102 W 3rd St, Winston-Salem, NC 27101, USA
Mother and daughter unite for Thai Harmony
A mother-daughter team is behind the newest Thai restaurant in town.
Thai Harmony is downtown at 102 West Third St., on the ground floor of the Liberty Plaza Building where Xia Asian Bistro & Sushi Bar used to be.
Owner Nui Ruangrat, 38, has redecorated the interior, which has indoor seating for about 130 people.
And she has a powerful force in the kitchen in the person of her mother, Aratporn Ruangrat, 65.
Nui Ruangrat moved here from her native Bangkok, Thailand, in 2001. She studied to be an MRI technician at Forsyth County Community College, but also worked at Thai restaurants around town.
“If you name all the Thai places around here, I’ve worked there,” Nui Ruangrat said.
Eventually, she decided it made sense to open her own restaurant. “My mom loves cooking and I love customer service. We’ve been in the restaurant business almost all our lives,” she said.
Aratporn Ruangrat cooked in restaurants in Charlotte, Tennessee and Colorado. She also worked with her daughter at Chada Thai on Jonestown Road.
Thai Harmony serves lunch and dinner, and it has an extensive Thai menu, a wide selection of sushi rolls and even a few Chinese dishes.
Lunch business has been good so far, Nui Ruangrat said. But she would like to see dinner pick up. “I think everyone goes to Fourth Street for dinner,” she said, “but we’re just one block away.”
A section of the menu titled Authentic Thai lists such classic dishes as kai yang (Thai roasted chicken), goong pad prig (shrimp with coconut paste, vegetables, kaffir lime leaves and basil), and pad khing (stir-fry with ginger).
“That’s like comfort food for Thai people,” Nui Ruangrat said. “You can find this food anywhere in Thailand — it’s street food you eat all day long.”

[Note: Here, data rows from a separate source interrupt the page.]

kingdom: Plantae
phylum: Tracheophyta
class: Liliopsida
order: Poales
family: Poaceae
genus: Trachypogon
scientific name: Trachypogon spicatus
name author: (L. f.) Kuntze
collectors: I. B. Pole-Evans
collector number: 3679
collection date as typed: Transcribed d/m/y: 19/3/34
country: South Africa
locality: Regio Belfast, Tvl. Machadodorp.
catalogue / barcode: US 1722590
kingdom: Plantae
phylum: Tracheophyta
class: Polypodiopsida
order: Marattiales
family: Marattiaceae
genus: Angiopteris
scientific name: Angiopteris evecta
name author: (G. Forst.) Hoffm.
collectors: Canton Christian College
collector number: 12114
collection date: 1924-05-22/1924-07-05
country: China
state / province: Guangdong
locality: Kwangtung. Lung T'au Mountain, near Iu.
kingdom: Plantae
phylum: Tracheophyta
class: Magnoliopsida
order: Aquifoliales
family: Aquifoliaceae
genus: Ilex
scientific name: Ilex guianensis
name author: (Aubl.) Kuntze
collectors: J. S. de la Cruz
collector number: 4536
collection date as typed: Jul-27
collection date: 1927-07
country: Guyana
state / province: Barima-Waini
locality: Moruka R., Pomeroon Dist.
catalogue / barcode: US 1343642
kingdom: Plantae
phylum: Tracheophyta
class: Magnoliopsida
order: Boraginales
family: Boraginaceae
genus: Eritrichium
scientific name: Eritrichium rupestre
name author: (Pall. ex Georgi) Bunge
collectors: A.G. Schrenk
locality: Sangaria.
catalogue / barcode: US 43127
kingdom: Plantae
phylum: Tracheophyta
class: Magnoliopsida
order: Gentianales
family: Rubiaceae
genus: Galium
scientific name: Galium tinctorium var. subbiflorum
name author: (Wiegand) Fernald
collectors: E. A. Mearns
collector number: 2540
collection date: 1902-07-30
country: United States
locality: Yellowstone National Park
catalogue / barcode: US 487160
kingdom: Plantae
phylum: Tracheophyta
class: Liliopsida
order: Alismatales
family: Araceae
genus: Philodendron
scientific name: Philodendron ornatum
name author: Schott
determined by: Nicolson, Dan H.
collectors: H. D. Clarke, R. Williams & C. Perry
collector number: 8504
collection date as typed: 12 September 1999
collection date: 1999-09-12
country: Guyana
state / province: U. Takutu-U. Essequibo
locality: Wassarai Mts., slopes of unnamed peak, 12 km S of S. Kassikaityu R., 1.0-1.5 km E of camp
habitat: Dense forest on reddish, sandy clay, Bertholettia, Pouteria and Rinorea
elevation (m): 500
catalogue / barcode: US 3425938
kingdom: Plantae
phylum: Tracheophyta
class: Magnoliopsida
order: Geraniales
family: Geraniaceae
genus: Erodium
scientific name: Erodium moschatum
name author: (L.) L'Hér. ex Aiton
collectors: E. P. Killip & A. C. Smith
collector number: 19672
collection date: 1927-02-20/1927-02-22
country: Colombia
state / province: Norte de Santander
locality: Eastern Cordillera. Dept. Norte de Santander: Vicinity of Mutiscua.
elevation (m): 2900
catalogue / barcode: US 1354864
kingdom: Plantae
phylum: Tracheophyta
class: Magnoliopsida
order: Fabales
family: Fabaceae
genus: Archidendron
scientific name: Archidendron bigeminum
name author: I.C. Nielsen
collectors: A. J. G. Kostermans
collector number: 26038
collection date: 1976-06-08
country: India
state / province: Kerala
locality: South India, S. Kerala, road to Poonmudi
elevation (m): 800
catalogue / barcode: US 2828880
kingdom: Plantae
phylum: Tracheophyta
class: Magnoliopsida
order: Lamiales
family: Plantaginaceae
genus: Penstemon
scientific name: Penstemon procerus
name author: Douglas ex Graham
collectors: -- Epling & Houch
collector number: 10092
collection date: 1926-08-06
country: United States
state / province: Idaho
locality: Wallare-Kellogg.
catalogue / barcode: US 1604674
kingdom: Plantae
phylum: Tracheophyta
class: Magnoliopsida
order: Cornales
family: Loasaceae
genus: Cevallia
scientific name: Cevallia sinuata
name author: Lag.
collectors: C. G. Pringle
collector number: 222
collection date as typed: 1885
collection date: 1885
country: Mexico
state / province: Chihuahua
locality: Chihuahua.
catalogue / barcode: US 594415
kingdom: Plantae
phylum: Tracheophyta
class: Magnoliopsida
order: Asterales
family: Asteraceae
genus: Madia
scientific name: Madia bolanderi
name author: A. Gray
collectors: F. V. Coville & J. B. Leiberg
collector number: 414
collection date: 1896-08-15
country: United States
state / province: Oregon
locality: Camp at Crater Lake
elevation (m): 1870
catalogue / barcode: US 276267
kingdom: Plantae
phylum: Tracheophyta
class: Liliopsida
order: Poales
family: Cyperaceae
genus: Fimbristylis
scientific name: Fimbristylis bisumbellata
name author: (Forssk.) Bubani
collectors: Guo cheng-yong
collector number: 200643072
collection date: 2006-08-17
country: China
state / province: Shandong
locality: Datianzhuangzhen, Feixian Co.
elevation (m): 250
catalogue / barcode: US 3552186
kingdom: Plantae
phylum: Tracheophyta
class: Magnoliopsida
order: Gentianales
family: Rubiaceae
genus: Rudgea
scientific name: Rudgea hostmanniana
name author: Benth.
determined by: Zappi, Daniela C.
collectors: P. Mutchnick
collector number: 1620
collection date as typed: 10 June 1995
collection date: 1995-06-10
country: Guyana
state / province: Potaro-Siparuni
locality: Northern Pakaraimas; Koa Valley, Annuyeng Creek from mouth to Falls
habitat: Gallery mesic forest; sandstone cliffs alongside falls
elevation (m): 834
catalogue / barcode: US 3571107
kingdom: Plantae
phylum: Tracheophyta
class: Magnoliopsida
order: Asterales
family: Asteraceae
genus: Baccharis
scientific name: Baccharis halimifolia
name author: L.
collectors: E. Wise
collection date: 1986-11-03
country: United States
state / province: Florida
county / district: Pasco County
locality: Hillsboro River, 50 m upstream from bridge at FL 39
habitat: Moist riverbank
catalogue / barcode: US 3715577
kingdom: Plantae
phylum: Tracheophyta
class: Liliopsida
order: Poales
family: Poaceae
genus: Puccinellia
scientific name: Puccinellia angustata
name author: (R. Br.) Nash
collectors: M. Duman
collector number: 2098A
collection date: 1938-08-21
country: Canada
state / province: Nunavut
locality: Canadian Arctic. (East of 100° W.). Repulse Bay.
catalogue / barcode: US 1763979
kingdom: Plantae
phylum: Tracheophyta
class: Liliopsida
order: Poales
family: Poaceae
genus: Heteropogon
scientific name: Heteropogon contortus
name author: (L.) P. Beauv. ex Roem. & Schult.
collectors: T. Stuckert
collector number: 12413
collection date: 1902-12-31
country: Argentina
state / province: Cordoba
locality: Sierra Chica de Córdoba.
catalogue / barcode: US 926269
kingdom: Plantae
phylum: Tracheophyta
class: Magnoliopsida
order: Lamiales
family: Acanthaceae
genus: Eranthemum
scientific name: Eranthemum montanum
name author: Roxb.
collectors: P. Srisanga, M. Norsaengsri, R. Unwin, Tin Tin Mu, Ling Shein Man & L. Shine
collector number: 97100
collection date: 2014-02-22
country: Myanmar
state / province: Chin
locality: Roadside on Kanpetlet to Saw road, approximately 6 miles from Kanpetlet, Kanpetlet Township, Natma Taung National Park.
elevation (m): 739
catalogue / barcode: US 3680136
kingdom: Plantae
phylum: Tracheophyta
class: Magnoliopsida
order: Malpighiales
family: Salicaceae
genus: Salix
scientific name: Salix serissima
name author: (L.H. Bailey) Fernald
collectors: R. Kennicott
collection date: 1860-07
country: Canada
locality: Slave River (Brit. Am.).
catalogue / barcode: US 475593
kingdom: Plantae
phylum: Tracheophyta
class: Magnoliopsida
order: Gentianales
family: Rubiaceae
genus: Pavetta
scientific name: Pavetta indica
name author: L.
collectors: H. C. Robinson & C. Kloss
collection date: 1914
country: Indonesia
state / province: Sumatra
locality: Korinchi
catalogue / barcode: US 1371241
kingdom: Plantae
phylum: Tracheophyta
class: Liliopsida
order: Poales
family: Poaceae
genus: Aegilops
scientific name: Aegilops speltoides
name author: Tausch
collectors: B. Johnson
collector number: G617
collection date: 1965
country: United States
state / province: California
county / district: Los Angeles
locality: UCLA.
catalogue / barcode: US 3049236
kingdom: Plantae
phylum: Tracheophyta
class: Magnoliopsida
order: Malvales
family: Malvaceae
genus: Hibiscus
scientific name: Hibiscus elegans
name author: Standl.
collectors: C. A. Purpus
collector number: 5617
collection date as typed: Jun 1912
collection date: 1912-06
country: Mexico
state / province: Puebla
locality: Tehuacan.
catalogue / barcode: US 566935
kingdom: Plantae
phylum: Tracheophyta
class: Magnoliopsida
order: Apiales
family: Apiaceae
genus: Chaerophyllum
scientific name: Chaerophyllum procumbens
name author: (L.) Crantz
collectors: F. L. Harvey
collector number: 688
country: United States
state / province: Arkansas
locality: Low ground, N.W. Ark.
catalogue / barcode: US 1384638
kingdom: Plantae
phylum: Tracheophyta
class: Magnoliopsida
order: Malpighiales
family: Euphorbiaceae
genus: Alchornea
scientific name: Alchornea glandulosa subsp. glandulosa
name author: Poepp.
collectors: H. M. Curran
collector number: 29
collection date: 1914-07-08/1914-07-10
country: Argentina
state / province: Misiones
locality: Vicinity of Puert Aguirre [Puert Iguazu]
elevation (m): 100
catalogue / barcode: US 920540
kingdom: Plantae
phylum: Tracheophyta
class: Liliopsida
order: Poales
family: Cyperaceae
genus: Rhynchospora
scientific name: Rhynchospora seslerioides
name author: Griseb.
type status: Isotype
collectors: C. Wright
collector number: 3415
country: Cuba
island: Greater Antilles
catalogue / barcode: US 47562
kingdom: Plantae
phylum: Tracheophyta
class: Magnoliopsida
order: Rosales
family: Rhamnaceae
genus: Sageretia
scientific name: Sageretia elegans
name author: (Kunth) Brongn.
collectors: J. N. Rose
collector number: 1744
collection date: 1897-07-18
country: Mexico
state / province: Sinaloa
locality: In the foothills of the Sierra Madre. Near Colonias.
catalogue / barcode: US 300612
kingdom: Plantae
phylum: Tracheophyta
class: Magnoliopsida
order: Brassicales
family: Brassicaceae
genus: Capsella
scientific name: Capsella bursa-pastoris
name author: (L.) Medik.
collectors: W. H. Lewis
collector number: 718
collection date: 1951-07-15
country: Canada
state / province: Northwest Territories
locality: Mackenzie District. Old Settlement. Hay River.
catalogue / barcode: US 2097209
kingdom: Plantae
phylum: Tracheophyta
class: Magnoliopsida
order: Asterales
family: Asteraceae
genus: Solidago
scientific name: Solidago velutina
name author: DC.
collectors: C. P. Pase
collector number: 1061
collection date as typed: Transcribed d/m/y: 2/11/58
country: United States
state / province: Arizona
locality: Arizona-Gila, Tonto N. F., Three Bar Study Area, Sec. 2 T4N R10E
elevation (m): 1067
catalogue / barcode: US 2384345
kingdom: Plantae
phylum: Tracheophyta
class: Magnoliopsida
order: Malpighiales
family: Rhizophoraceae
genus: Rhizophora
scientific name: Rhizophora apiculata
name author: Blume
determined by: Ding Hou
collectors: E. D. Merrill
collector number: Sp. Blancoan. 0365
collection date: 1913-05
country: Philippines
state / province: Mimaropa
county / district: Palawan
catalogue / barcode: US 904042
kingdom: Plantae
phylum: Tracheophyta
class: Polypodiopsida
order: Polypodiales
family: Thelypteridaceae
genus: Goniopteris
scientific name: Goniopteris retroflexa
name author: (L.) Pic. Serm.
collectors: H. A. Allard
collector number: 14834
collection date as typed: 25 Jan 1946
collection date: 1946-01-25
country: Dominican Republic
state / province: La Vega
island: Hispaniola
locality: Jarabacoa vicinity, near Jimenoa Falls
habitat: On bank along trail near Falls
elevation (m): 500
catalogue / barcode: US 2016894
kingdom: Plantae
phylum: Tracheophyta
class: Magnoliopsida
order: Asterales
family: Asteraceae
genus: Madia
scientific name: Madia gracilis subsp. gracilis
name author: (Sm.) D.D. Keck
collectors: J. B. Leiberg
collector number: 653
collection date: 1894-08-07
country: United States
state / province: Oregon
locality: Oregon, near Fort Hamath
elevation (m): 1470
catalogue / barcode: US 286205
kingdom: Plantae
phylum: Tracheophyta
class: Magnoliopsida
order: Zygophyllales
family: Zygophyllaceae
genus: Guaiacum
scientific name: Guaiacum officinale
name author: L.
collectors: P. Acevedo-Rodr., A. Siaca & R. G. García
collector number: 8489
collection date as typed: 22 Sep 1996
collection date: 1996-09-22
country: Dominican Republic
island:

The noodle section includes Thai Harmony’s best-seller, pad Thai. “We want to introduce different kinds of noodles, too,” Nui Ruangrat said.
The most popular curry is the kao soy, a Northern Thai dish with chicken, coconut and crispy noodles.
Salads include prawns flavored with lime and lemongrass and crispy duck tossed with sliced apple and pineapple and cashews.
Ruangrat is particularly proud of her mother’s golden curry puff, an appetizer of curried ground chicken and potatoes wrapped in puff pastry. “No one else does that around here,” she said.
Aratporn said she tries to keep the traditional Thai dishes as authentic as possible. “I use less spice. But I try to keep it as much the same as I can,” she said with her daughter acting as interpreter.
Thai Harmony offers a special Sunday brunch menu, something other Thai restaurants don’t usually do. So the brunch menu features some dishes not normally seen in Thai restaurants.
Eastern Thai baked eggs are served sunny side up with a choice of spicy ground chicken, meat or vegetables. A Thai-style hamburger has Thai spices mixed into the beef and red curry on top. An omelet is stuffed with shrimp and crab and served with garlic fried rice.
Other brunch dishes include a savory Jasmine rice porridge that is served with ground chicken, garlic, ginger and cilantro; a distinctly non-Thai buttermilk waffle with honey-sriracha chicken tenders; and a Thai version of pho, the popular Vietnamese noodle dish. “In Thailand, pho is street food, but we don’t call it pho,” Ruangrat said.
A distinctive part of the menu is the section titled Modern Thai, where Aratporn Ruangrat can stray from traditional Thai cooking and try some new dishes. Steak au poivre has the crushed peppercorns that are usual to the French version of the dish, plus Thai basil and spices.
Grilled salmon is topped with chopped shrimp, Thai herbs and garlic-pepper sauce and served on a bed of spinach.
“I’ve seen what other restaurants are doing, and I think something is missing,” Nui Ruangrat said. “I want to take Thai food to the next level. We still want to do all the traditional food that we do best. But we also want to be creative.”